- _Assigned task_:
Return the run of lines below that opens with the line containing "in the top-left." and closes with the line containing "9: (275, 155)", keeping each one exact.

- _Source data_:
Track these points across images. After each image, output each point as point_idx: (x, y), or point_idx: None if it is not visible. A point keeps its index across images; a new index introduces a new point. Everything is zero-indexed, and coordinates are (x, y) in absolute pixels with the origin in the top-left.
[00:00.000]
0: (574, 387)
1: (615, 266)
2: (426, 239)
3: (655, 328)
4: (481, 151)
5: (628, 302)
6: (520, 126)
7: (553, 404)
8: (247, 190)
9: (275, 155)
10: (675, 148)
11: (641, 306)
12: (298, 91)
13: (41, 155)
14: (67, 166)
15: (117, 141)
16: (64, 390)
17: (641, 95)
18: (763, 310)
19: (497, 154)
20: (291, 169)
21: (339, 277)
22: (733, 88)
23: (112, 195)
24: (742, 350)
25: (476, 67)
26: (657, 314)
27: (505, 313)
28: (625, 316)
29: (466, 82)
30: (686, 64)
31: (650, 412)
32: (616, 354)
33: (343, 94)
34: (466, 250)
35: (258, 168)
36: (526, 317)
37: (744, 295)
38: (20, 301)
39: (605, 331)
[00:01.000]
==
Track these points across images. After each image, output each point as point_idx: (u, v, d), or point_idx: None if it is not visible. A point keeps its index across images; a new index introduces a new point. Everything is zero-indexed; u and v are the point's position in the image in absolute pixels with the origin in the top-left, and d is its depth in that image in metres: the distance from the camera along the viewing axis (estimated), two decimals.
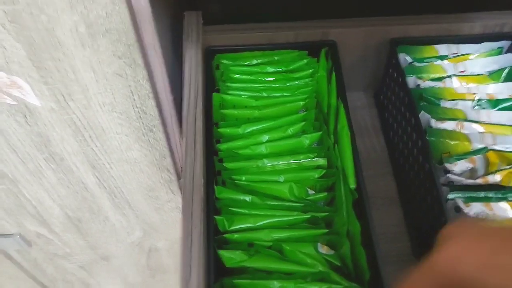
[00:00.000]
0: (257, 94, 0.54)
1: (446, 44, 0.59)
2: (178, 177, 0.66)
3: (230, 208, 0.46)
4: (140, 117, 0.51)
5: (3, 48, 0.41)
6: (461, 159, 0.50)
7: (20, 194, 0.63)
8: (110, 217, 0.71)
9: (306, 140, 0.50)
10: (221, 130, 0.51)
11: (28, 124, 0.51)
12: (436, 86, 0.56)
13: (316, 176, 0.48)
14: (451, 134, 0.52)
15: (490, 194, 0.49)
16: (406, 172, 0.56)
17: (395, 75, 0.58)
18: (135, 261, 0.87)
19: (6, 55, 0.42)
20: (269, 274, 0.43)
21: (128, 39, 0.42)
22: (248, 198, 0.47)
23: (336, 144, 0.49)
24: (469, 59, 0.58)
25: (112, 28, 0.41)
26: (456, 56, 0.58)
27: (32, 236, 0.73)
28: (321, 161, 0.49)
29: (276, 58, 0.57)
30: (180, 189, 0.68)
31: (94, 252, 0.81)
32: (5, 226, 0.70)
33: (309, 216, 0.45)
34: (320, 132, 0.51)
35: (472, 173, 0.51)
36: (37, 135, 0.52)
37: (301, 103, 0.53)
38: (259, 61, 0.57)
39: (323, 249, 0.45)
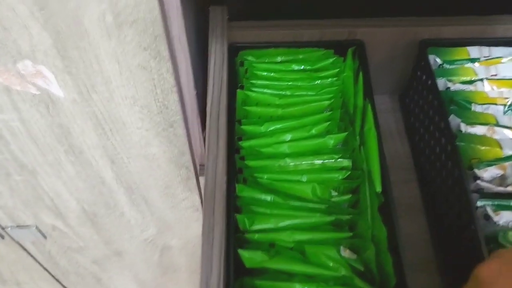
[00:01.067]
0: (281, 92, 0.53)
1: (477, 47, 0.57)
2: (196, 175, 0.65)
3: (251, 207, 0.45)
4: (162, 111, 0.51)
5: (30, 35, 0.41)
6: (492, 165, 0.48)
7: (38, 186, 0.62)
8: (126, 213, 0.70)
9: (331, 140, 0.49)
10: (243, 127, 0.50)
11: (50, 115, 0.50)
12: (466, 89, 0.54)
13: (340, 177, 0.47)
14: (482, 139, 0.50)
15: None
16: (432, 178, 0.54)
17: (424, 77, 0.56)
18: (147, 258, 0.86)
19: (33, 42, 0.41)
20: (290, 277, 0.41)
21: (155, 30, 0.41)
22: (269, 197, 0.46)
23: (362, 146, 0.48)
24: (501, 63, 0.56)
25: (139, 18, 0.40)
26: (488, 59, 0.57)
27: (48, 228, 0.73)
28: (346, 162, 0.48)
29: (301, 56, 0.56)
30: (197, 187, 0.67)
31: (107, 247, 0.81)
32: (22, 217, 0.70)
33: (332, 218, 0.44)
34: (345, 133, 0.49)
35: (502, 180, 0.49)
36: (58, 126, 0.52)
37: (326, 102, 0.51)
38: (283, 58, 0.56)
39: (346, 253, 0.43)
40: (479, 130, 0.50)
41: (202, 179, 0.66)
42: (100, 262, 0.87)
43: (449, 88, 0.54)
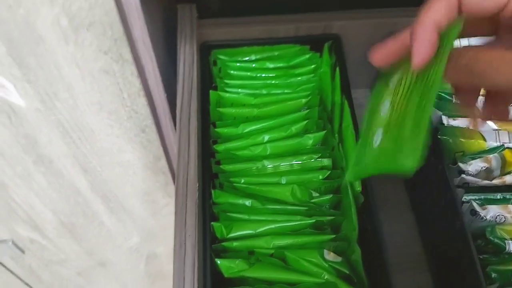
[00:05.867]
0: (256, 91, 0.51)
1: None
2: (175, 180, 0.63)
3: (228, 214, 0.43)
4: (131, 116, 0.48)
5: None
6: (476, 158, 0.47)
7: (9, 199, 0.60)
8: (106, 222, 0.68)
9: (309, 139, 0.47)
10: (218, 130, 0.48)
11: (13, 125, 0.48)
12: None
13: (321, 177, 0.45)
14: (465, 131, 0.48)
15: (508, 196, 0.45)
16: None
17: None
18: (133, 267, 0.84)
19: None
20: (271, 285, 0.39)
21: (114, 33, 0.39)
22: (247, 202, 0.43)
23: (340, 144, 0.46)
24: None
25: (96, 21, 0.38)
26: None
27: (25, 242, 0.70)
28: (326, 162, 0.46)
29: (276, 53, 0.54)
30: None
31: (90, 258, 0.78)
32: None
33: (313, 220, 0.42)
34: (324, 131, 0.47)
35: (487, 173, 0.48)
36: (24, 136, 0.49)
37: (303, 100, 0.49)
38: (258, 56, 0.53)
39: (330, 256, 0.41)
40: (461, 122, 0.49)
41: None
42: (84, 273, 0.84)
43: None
--
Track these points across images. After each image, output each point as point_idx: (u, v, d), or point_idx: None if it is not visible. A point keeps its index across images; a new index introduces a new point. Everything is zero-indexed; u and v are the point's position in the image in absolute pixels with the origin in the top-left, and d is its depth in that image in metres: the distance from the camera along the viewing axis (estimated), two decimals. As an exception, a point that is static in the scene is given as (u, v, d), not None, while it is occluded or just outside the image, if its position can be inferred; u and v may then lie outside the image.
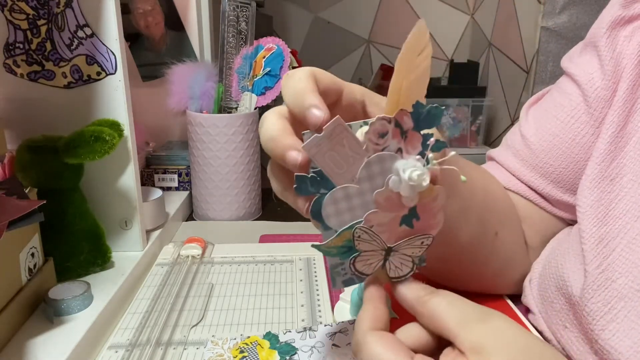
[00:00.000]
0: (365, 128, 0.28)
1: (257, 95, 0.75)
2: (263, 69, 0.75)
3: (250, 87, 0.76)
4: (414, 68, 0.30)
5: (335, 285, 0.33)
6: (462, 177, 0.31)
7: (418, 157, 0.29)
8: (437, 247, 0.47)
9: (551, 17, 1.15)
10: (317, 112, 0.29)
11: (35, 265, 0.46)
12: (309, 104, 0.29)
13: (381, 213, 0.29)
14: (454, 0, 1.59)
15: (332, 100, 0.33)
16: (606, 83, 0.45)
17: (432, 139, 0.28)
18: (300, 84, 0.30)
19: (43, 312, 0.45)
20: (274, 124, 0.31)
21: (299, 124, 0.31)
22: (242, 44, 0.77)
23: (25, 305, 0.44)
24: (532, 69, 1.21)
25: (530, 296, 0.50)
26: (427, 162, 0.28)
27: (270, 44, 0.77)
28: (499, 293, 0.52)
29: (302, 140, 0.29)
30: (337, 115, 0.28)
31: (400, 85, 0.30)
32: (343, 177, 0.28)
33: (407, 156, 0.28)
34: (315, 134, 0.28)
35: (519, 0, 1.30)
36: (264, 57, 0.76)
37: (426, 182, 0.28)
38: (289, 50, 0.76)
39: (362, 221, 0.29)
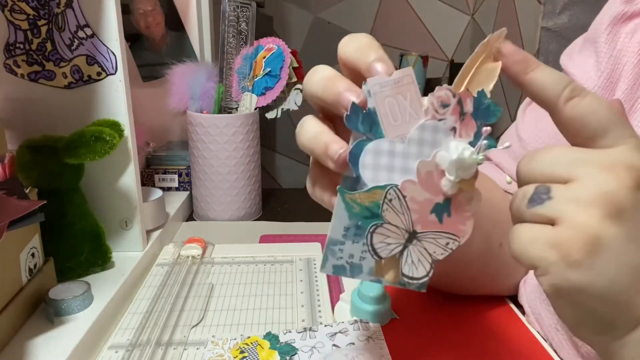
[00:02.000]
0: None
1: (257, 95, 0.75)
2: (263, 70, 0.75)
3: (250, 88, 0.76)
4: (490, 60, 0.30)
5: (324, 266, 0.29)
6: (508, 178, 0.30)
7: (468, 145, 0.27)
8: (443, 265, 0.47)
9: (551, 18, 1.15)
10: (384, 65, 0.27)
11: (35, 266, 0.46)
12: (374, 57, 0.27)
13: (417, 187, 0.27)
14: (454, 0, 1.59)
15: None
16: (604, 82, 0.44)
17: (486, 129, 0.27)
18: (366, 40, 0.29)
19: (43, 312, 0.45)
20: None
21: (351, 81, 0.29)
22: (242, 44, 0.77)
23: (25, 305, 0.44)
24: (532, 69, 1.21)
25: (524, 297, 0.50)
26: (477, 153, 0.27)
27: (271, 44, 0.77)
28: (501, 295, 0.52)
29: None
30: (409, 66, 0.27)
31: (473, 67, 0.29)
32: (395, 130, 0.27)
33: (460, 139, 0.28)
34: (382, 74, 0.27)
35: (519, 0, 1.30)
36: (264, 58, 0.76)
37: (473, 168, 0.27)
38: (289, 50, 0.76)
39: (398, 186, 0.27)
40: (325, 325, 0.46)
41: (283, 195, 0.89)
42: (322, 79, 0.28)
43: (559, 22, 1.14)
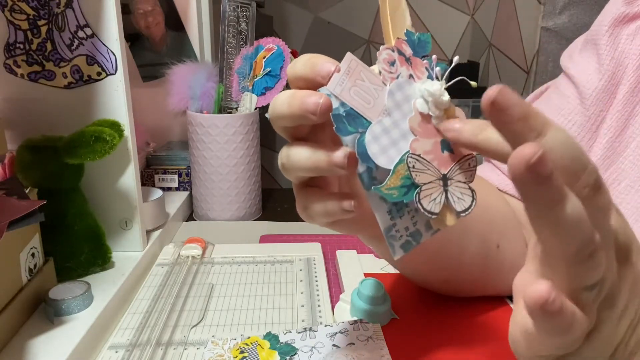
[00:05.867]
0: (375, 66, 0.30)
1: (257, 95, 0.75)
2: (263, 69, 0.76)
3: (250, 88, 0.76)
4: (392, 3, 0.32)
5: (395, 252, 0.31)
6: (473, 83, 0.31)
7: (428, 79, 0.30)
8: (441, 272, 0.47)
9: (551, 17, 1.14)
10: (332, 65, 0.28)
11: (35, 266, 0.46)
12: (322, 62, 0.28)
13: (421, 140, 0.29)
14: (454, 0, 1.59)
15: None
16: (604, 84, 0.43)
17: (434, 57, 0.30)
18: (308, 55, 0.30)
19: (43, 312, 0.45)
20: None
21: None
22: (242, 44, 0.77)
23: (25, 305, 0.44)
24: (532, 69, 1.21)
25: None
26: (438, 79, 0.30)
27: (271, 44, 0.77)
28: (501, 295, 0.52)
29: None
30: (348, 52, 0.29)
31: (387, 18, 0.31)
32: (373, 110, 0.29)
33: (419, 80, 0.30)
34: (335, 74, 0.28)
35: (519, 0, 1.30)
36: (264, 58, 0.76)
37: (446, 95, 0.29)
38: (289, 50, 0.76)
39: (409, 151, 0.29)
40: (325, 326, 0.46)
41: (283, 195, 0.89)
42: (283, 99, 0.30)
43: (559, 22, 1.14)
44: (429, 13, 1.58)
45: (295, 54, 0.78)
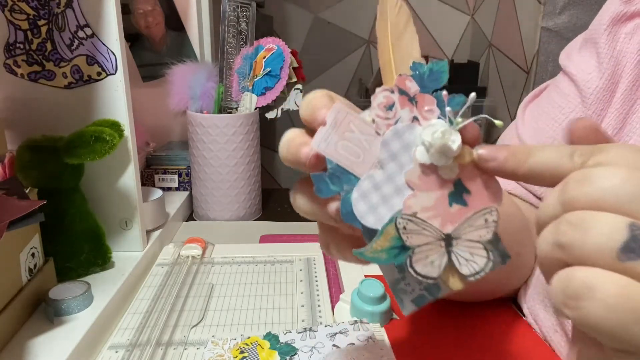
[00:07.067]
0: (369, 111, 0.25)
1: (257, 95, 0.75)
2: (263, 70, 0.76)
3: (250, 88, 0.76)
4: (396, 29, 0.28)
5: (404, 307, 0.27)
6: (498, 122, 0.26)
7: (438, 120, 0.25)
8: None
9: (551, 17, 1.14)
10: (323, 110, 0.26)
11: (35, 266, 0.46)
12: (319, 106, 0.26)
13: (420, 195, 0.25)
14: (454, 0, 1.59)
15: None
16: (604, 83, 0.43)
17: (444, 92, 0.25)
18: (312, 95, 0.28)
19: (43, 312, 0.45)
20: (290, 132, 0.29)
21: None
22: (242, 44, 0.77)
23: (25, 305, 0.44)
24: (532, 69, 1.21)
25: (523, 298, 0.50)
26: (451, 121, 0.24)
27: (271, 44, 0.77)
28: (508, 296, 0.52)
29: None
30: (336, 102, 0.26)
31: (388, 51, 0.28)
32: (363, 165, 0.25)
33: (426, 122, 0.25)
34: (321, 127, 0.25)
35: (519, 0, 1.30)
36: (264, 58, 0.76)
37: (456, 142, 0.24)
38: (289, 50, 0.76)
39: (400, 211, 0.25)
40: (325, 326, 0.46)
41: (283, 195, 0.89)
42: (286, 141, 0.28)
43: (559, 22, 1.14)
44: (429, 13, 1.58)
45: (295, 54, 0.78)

- _Exercise result_:
Track these points across images. After each image, output each point as point_idx: (x, y), or point_idx: None if it is not visible. A point keeps its index across images; a new index introduces a new point. Everything is zero-indexed, and coordinates are (x, y) in absolute pixels with the origin in the top-left.
[00:00.000]
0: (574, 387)
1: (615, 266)
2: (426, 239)
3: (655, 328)
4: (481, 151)
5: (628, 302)
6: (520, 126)
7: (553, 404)
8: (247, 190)
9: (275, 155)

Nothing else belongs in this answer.